In Waltner v. Commissioner, the US Supreme Court denied certiorari and let stand a decision of the Ninth Circuit Court of Appeals at 123 AFTR2d 2019-1720 which affirmed the Tax Court’s refusal to apply the “mailbox” rule to prove timely mailing accepting the regulatory mandate of registered or certified mail or designated delivery service.
In Melasky v. Commissioner, 125 AFTR2d 2020-746, the Fifth Circuit Court of Appeals agreed with the Tax Court that IRS could apply funds from a seized bank account as it wished notwithstanding that the taxpayer had delivered a check on the account four days before the seizure; the check was not immediately presented for payment by IRS and was dishonored due to the lack of funds resulting from seizure.

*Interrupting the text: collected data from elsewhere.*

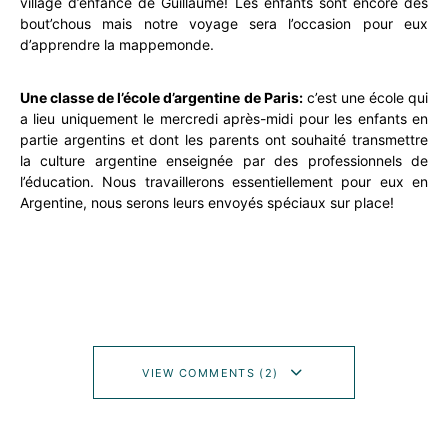
village d’enfance de Guillaume! Les enfants sont encore des
bout’chous mais notre voyage sera l’occasion pour eux
d’apprendre la mappemonde.
Une classe de l’école d’argentine de Paris:
c’est une école qui
a lieu uniquement le mercredi après-midi pour les enfants en
partie argentins et dont les parents ont souhaité transmettre
la culture argentine enseignée par des professionnels de
l’éducation. Nous travaillerons essentiellement pour eux en
Argentine, nous serons leurs envoyés spéciaux sur place!
VIEW COMMENTS (2)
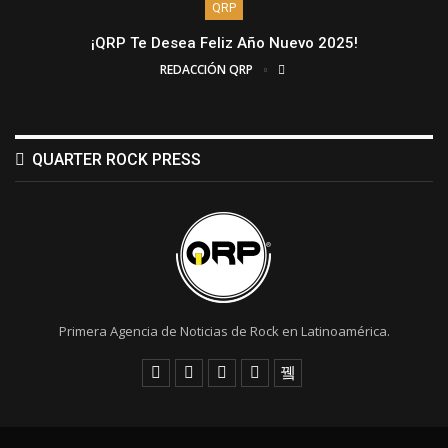
QRP
¡QRP Te Desea Feliz Año Nuevo 2025!
REDACCIÓN QRP
QUARTER ROCK PRESS
Primera Agencia de Noticias de Rock en Latinoamérica.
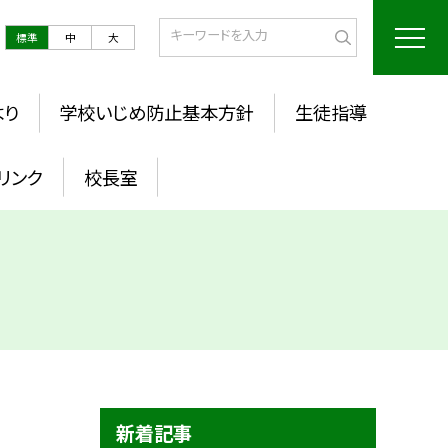
標準
中
大
より
学校いじめ防止基本方針
生徒指導
リンク
校長室
新着記事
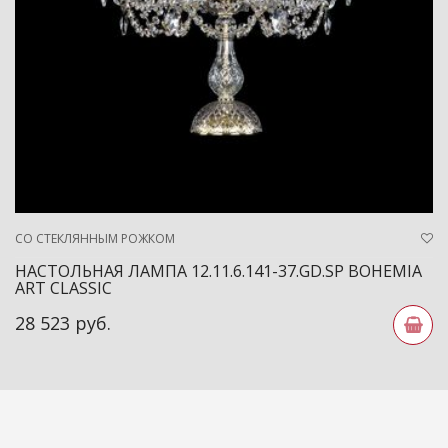
СО СТЕКЛЯННЫМ РОЖКОМ
НАСТОЛЬНАЯ ЛАМПА 12.11.6.141-37.GD.SP BOHEMIA
ART CLASSIC
28 523 руб.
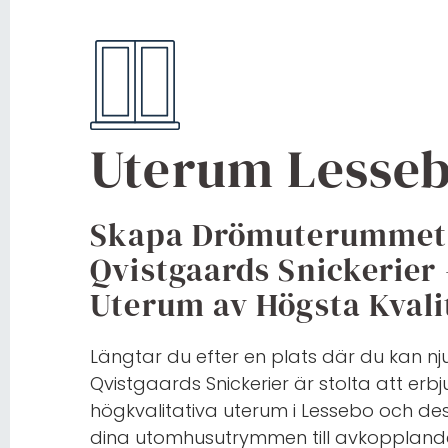
Uterum Lesse
Skapa Drömuterummet 
Qvistgaards Snickerier 
Uterum av Högsta Kvali
Längtar du efter en plats där du kan n
Qvistgaards Snickerier är stolta att e
högkvalitativa uterum i Lessebo och des
dina utomhusutrymmen till avkoppland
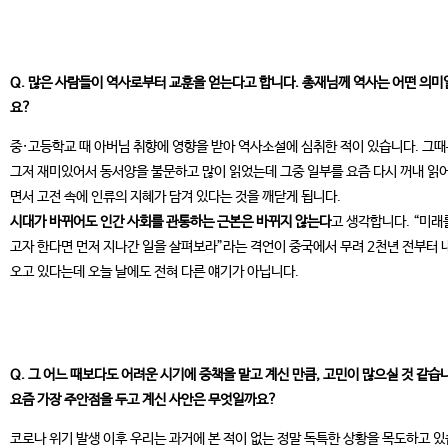
Q. 많은 사람들이 역사로부터 교훈을 얻는다고 합니다. 총재님께 역사는 어떤 의미
요?
중·고등학교 때 아버님 취향에 영향을 받아 역사소설에 심취한 적이 있습니다. 그
그저 재미있어서 동서양을 불문하고 많이 읽었는데 그중 일부를 요즘 다시 꺼내 읽
면서 고전 속에 인류의 지혜가 담겨 있다는 것을 깨닫게 됩니다.
시대가 바뀌어도 인간 사회를 관통하는 근본은 바뀌지 않는다
고 생각합니다. “미래
고자 한다면 먼저 지나간 일을 살펴보라”라는 격언이 중국에서 무려 2천년 전부터 
오고 있다는데 오늘 날에도 전혀 다른 얘기가 아닙니다.
Q. 그 어느 때보다도 어려운 시기에 중책을 맡고 계신 만큼, 고민이 많으실 것 같습
요즘 가장 주안점을 두고 계신 사안은 무엇일까요?
코로나 위기 발생 이후 우리는 과거에 본 적이 없는 정말 독특한 상황을 목도하고 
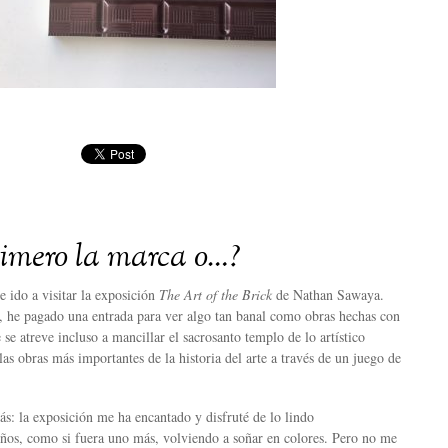
imero la marca o…?
e ido a visitar la exposición
The Art of the Brick
de Nathan Sawaya.
te, he pagado una entrada para ver algo tan banal como obras hechas con
 se atreve incluso a mancillar el sacrosanto templo de lo artístico
as obras más importantes de la historia del arte a través de un juego de
s: la exposición me ha encantado y disfruté de lo lindo
os, como si fuera uno más, volviendo a soñar en colores. Pero no me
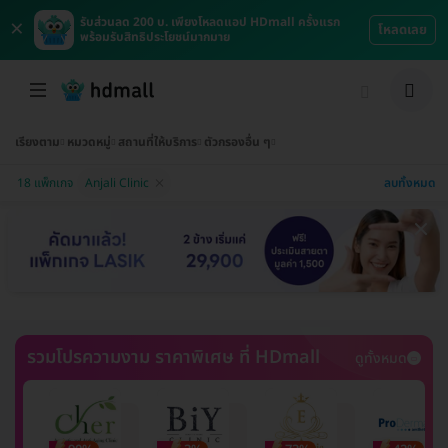
×
รับส่วนลด 200 บ. เพียงโหลดแอป HDmall ครั้งแรก
โหลดเลย
พร้อมรับสิทธิประโยชน์มากมาย
เรียงตาม
หมวดหมู่
สถานที่ให้บริการ
ตัวกรองอื่น ๆ
ลบทั้งหมด
18 แพ็กเกจ
Anjali Clinic
รวมโปรความงาม ราคาพิเศษ ที่ HDmall
ดูทั้งหมด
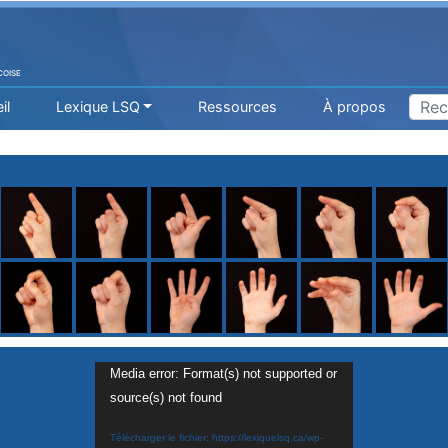
COISE
il
Lexique LSQ
Ressources
À propos
Media error: Format(s) not supported or
source(s) not found
H
I
J
K
L
M
N
O
P
Q
R
Télécharger le fichier: https://lexiquelsq.ca/wp-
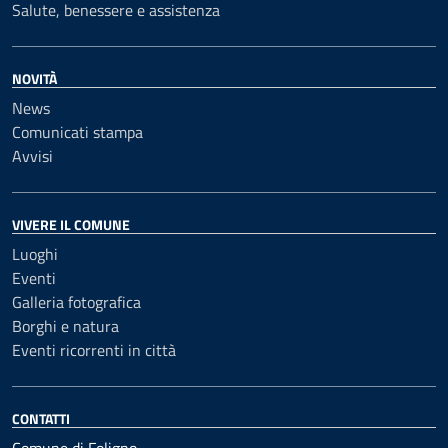
Salute, benessere e assistenza
NOVITÀ
News
Comunicati stampa
Avvisi
VIVERE IL COMUNE
Luoghi
Eventi
Galleria fotografica
Borghi e natura
Eventi ricorrenti in città
CONTATTI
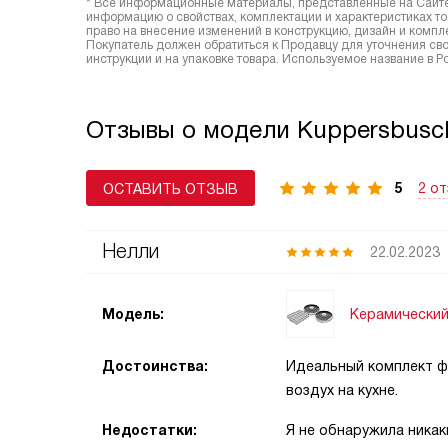
* Все информационные материалы, представленные на Сайте,
информацию о свойствах, комплектации и характеристиках то
право на внесение изменений в конструкцию, дизайн и комп
Покупатель должен обратиться к Продавцу для уточнения сво
инструкции и на упаковке товара. Используемое название в 
Отзывы о модели Kuppersbusc
5
2 о
ОСТАВИТЬ ОТЗЫВ
Нелли
22.02.2023
Керамический
Модель:
Достоинства:
Идеальный комплект ф
воздух на кухне.
Недостатки:
Я не обнаружила никак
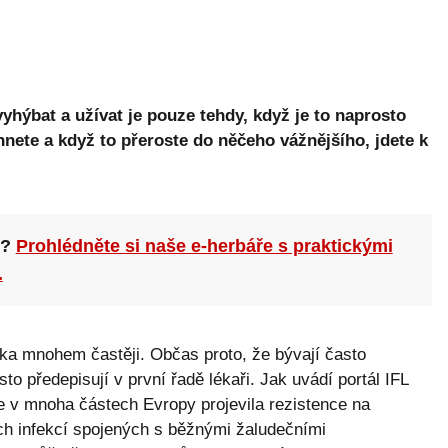
yhýbat a užívat je pouze tehdy, když je to naprosto
ete a když to přeroste do něčeho vážnějšího, jdete k
n?
Prohlédněte si naše e-herbáře s praktickými
.
ika mnohem častěji. Občas proto, že bývají často
sto předepisují v první řadě lékaři. Jak uvádí portál
IFL
 v mnoha částech Evropy projevila rezistence na
ích infekcí spojených s běžnými žaludečními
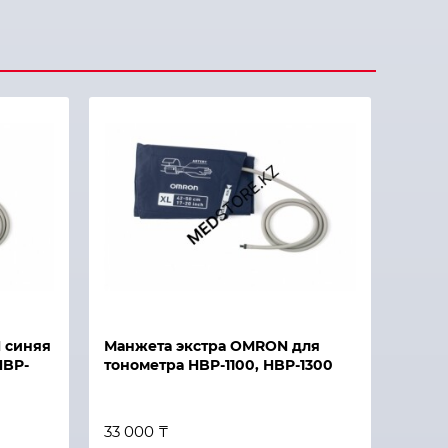
 синяя
Манжета экстра OMRON для
HBP-
тонометра HBP-1100, HBP-1300
33 000 ₸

In United States v. Dase, 125 AFTR2d 2020-________, an Alabama Federal District Court balanced the equities and allowed sale of the principal residence of a tax delinquent despite its sentimental value to his sister who owned 50 percent as a tenant in common (and had the right to 50 percent of the proceeds) but did not live in the residence.
In Jacobsen v. Commissioner, 125 AFTR2d 2020-911, the Seventh Circuit Court of Appeals affirmed a decision of the Tax Court which gave innocent spouse relief for years in which the taxpayer did not know and had no reason to know of his wife’s embezzlement but not for the other years, indicating that the Tax Court was within its discretion in granting greater weight to knowledge than to other factors.
In United States v. Chesteen, 125 AFTR2d 2020-________, the Fifth Circuit Court of Appeals reversed a Louisiana Federal District Court and determined that the shared responsibility payment is a penalty dischargeable in bankruptcy.
In In Re: Harold, 125 AFTR2d 2020-900, a Michigan Bankruptcy Court stated that nondischargeability of a tax debt does not require a showing of fraud, only a willful attempt to avoid a tax.
In Information Release 2020-34 and Fact Sheet 2020-2, IRS announced that it will increase the use of data analytics and research to identify nonfilers and will make face-to-face visits generally after written notices; IRS also announced that it will hold up refunds to those showing at least one unfiled tax return within the previous five years.
In Chief Counsel Memorandum 20200801F, IRS concluded that the Employer Shared Responsibility Payment is not subject to any statute of limitations on assessment.